** REQUIRED ACTION **
Produce a word-for-word copy of the listing below without its pictures.

** EXERCISE DATA **
★ ★ ★ ★

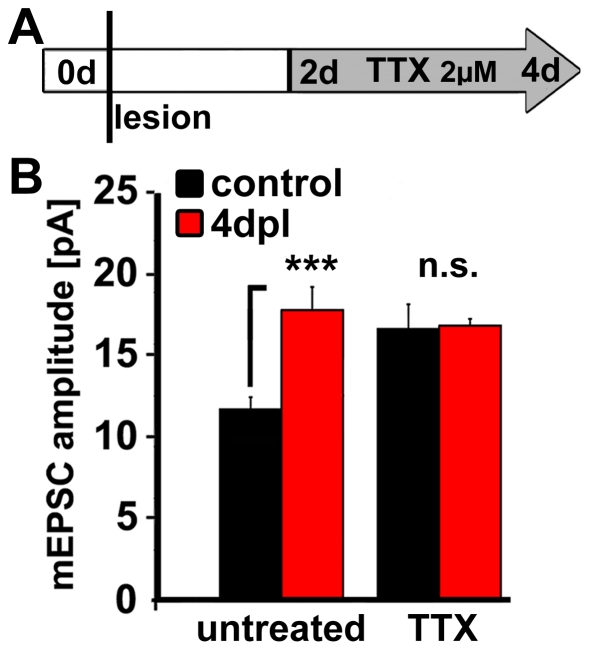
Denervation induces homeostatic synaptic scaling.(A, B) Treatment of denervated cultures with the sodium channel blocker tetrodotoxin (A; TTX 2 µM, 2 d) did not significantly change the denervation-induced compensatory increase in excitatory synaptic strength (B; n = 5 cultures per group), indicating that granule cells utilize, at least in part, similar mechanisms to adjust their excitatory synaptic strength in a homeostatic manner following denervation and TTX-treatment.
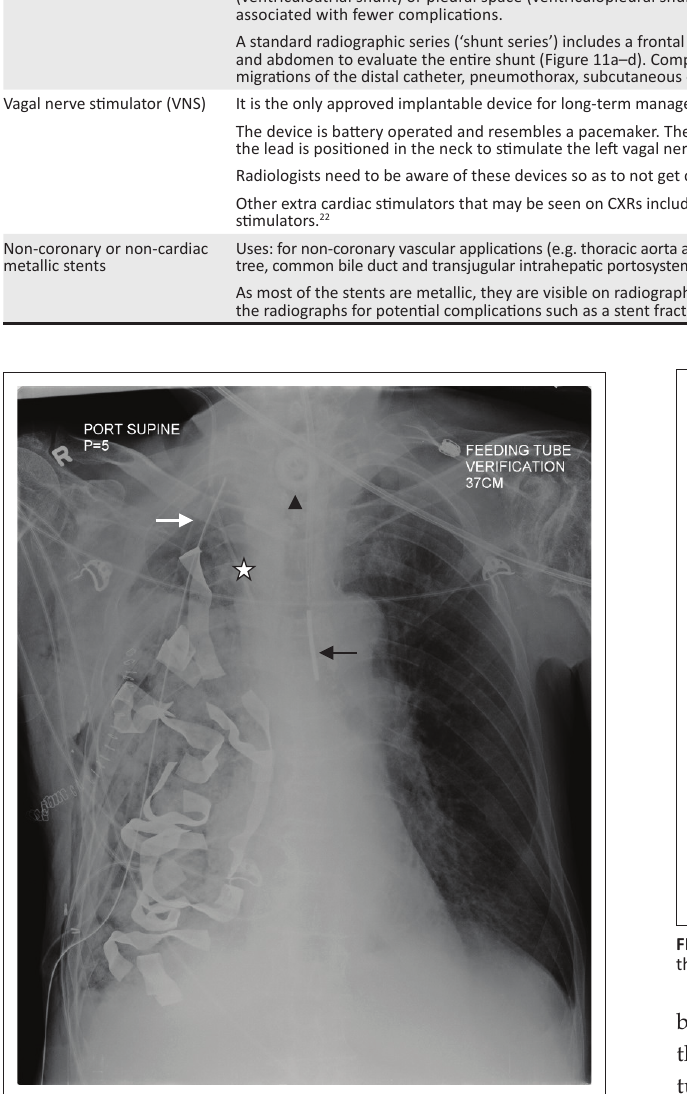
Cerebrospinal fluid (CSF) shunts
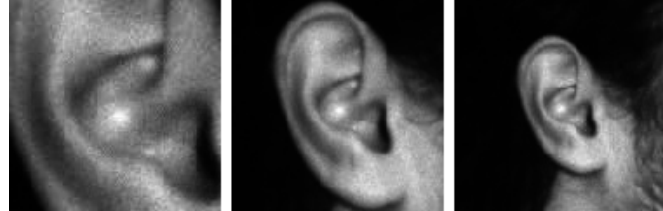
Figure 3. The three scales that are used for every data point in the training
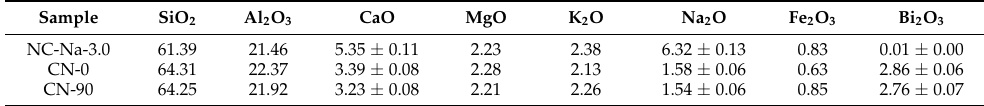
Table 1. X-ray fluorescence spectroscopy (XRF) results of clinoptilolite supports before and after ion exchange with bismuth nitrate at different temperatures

★ ★ ★ ★

** ANSWER SECTION **
Denervation induces homeostatic synaptic scaling.(A, B) Treatment of denervated cultures with the sodium channel blocker tetrodotoxin (A; TTX 2 µM, 2 d) did not significantly change the denervation-induced compensatory increase in excitatory synaptic strength (B; n = 5 cultures per group), indicating that granule cells utilize, at least in part, similar mechanisms to adjust their excitatory synaptic strength in a homeostatic manner following denervation and TTX-treatment.
Cerebrospinal fluid (CSF) shunts
Figure 3. The three scales that are used for every data point in the training
Table 1. X-ray fluorescence spectroscopy (XRF) results of clinoptilolite supports before and after ion exchange with bismuth nitrate at different temperatures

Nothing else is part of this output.